Just over a year ago, my grandfather, a lifelong Iowa Republican, visited our home in D.C. He chatted with our neighbors, walked on our streets and ate in our restaurants. He saw a D.C. different than the one that Fox News and Rush Limbaugh had described for years.
When we told him that we, as D.C. residents, do not have a voting representative in Congress, he was shocked. “That isn’t right,” he said. When he asked why, we informed him that the Republican Party was blocking D.C. statehood because our city will almost certainly vote differently than they do. He repeated, this time with a little more righteous indignation in his voice, “That isn’t right.”
It’s time for America to make it right. The D.C. that I live in and love is not a faceless government bureaucracy made up of temporary workers who return to their home states with the changing of each administration. We are a diverse, talented and resilient bunch of teachers, restaurateurs, healthcare workers, artists, lawyers, veterans (our city has more veterans per capita than any other in the country) and accountants who chose to make this city our home. We are citizens begging for a way to have a say in not only how our city is run, but our nation as a whole.
In the days approaching the Presidential Inauguration, many D.C. residents spent too much time looking at Secret Service maps of the different security zones and road closures, trying to determine whether they could get to work, to a doctor’s appointment or to a restaurant to pick up takeout. Bridges in and out of the city were closed. (As I write this, two days before Inauguration Day, I learned that my neighborhood will be completely cut off from the rest of D.C. for 48 hours due to bridge closures.) American soldiers and military vehicles roamed the streets.
We admit, of course, that these inconveniences are the cost of providing security for federal Washington, and cannot be solved by statehood. They are something we accept because we choose to live here. But the militarization of our city does nothing to relieve the powerlessness that D.C. residents continue to suffer. It raises, instead, the urgent feeling that something must be done. That we need not accept the continued disenfranchisement and anti-democratic practices that have long stifled the voices of the people who call D.C. home.
The failure to provide D.C. residents with basic democratic rights is not a wrong that we can right on our own. The power to uphold this nation’s founding principles, to ensure that everyone has the right to have their voices heard, lies with you. We need you to urge your representative and senators to make D.C. statehood a priority. Just like you, D.C. residents deserve to have elected officials who can effectively speak for us and represent our interests. We deserve a voice in the federal government. We deserve to have our votes count. We deserve statehood now.
The Douglass Commonwealth
By Paul Brennan
On Jan. 27, a group of Democratic senators reintroduced a bill to make Washington D.C. a state. Reintroduced, because the House overwhelmingly passed the bill in 2020, but Mitch McConnell wouldn’t allow it to be brought up while he controlled the Senate.

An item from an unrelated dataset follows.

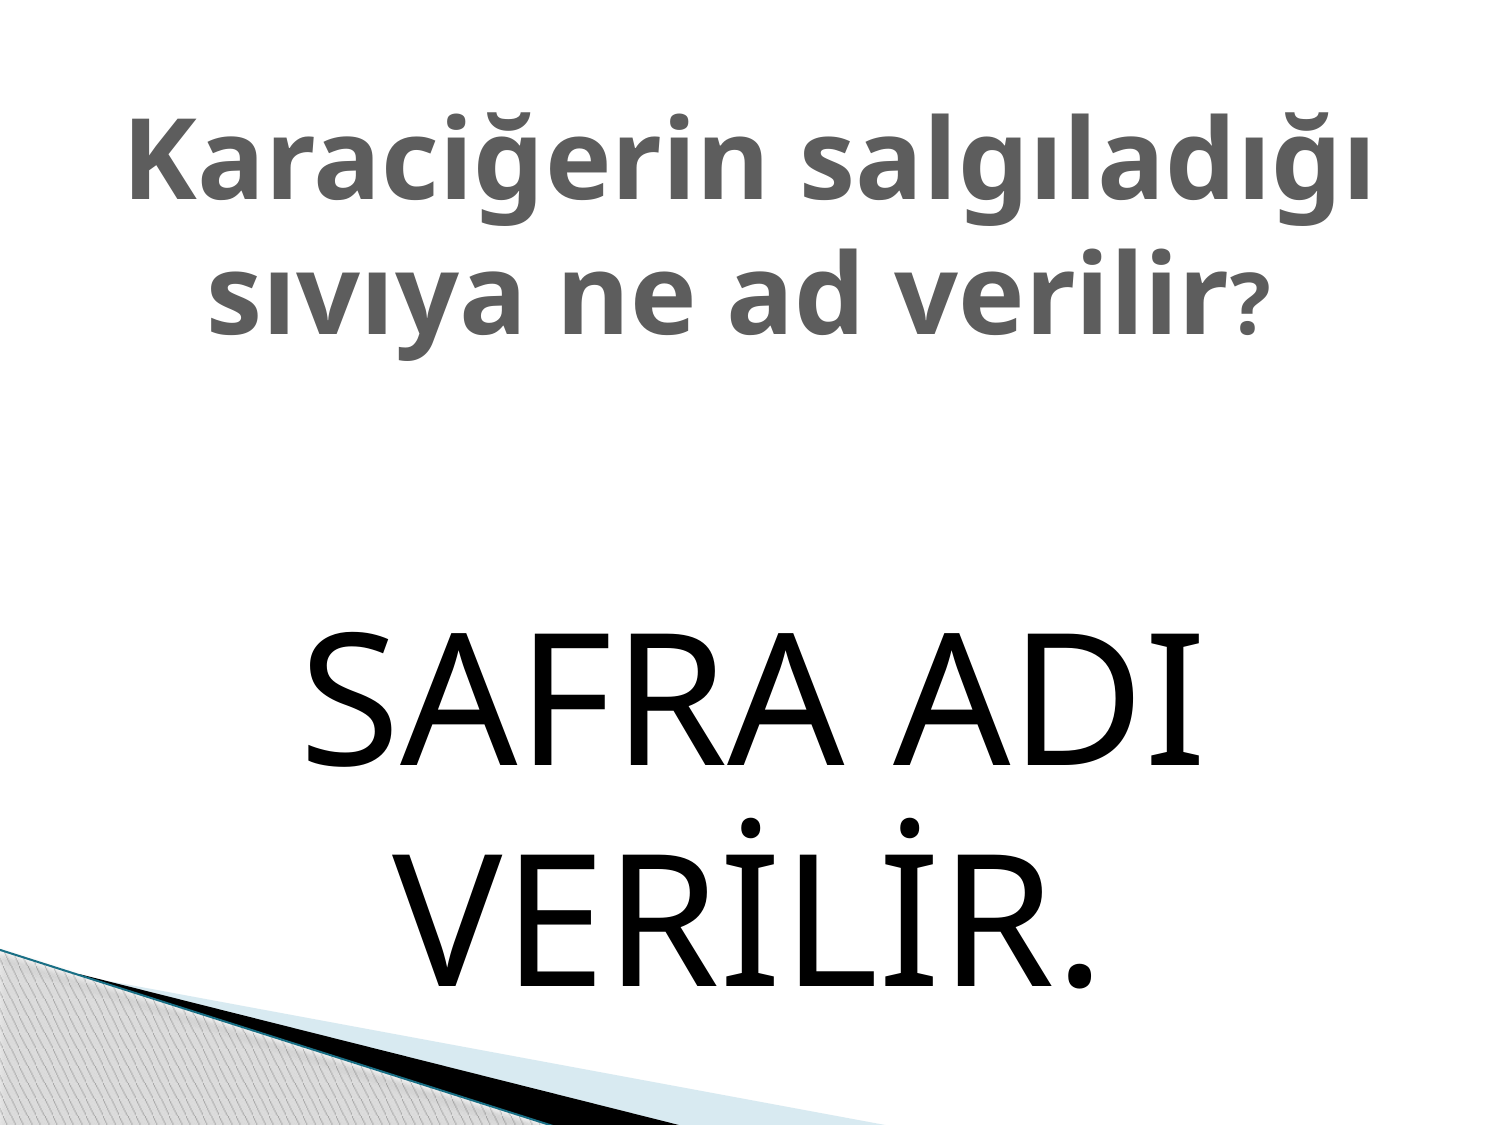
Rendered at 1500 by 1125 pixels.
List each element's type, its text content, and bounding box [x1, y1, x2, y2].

title Karaciğerin salgıladığı sıvıya ne ad verilir? [75, 45, 1425, 399]
list SAFRA ADI VERİLİR. [70, 117, 1421, 1035]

D.C. has a bigger population than Wyoming and a larger GDP than 16 states, but no representation in the Senate and only a delegate with limited voting privileges in the House. Since 1980, its citizens have steadily pushed for statehood. In 2016, they formally voted for it in a referendum.
As a state, the D.C. in Washington D.C. would change from the District of Columbia to the Douglass Commonwealth, in honor of the great Frederick Douglass, who liberated himself from slavery and became a leading abolitionist, orator, writer and civic leader.
Douglass lived in D.C. for the last 18 years of his life, and in 1877, he became the first Black federal officeholder ever confirmed by the Senate, after President Hayes nominated him to be Marshall of the District of Columbia.
Statehood isn’t a sure thing, but at least now it can be discussed in the Senate.